To ensure a high turnout, the contingent of law enforcement forces stationed in these areas (including units of the National Guard) had been reinforced weeks before the ‘election’. Soldiers fighting on the front lines also participated in the plebiscite. Votes were also cast on behalf of individuals listed in the registers of military units as having been killed or missing in action. ‘Flying voting’ was also practiced: votes were collected from people on the streets or at their residences, even though the occupiers do not have accurate population registers. Both holders of Ukrainian passports and migrant workers from Central Asia employed in the occupied territories (estimated at 100,000) were forced to vote. Ensuring high turnout by all means was part of a larger disinformation operation aimed at adding legitimacy to the narrative that the situation in the unlawfully annexed territories is allegedly ‘normal’, and that the local population enthusiastically supports Putin’s policies.
Ukrainian military intelligence (HUR) took steps to disrupt the ‘election’ in the border oblasts of Belgorod and Kursk. Units composed of Russians fighting on the side of Kyiv have been operating there since 11 March as part of a sabotage operation. Soldiers from the Russian Volunteer Corps, the Free Russia Legion and the Sibir Battalion seized control of several villages following clashes with Russian forces. Their actions were supported by Ukrainian forces. Despite the threat to civilians, the Russian authorities did not suspend or limit the voting. On 15 March, HUR reported that Ukrainian hackers had disrupted the operation of the government administration services website which was being used for online voting. Residents of Moscow, Tyumen, Novosibirsk and other cities had problems accessing it.

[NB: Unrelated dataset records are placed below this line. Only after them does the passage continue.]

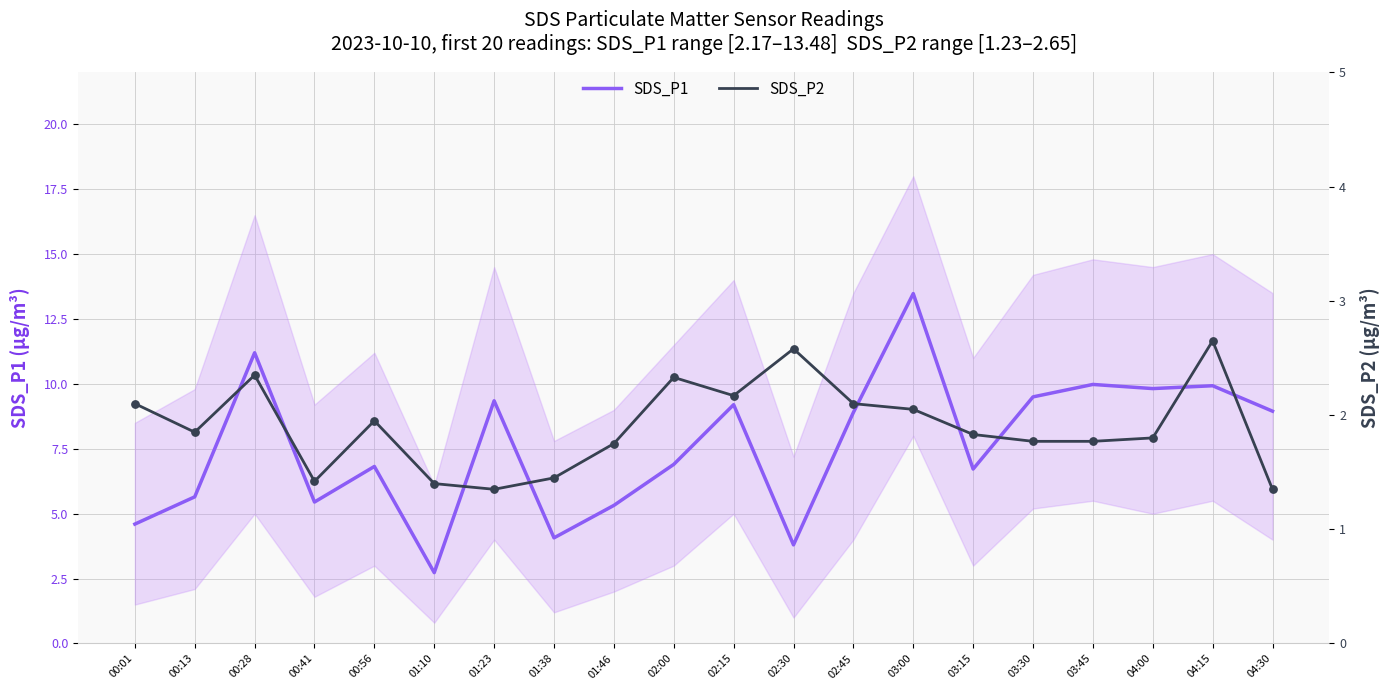

Which series reaches the minimum Y coordinate?

SDS_P2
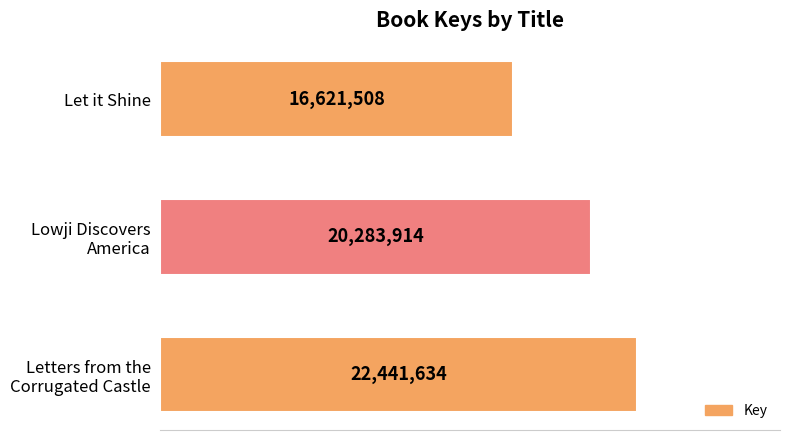

List the labels in order of value, smallest first.

Let it Shine, Lowji Discovers
America, Letters from the
Corrugated Castle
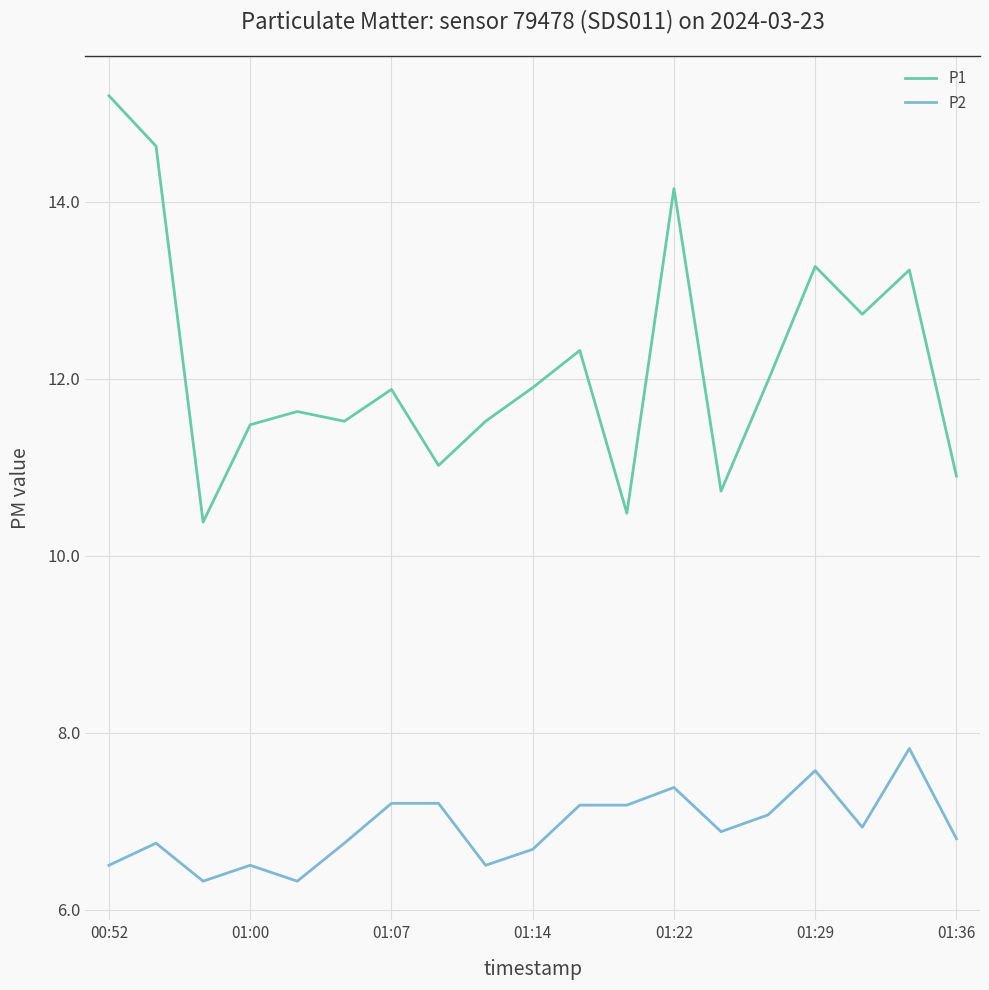

True or false: P2 and P1 intersect in this chart.

False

The Ukrainian side, aiming to underscore the invalidity of Putin’s ‘election’ in the occupied territories, issued a joint statement with 57 UN member states (including all the EU members). Its signatories condemned Russia’s illegitimate attempts to organise presidential elections in temporarily occupied areas of Ukraine “in the strongest terms”. It was emphasised that holding elections on the territory of another UN member state without its consent went in manifest disregard for the principles of sovereignty and territorial integrity, and that such elections have no validity under international law.
The consequences of the ‘election’
In the context of the Kremlin’s totalitarian domestic policy, the government’s stance during the ‘election’ reflects a growing assertiveness, the casting aside of any previous pretences, and a prioritisation of coercion as the primary tool for governing society. The electoral ‘special operation’ has, at least in the short term, to be viewed as a success for Moscow: the administrative apparatus was mobilised on an unprecedented scale, and major protest actions were prevented.
The Kremlin’s confidence is set to grow after the ‘election’; this will be matched by its determination to continue the invasion and blackmail of the West, and lead to a further shift of the country towards a war footing and intensifying repression. The Western countries’ visible lack of political will to unequivocally brand Putin as a usurper will contribute to the legitimisation of his power, both at home and on the international stage.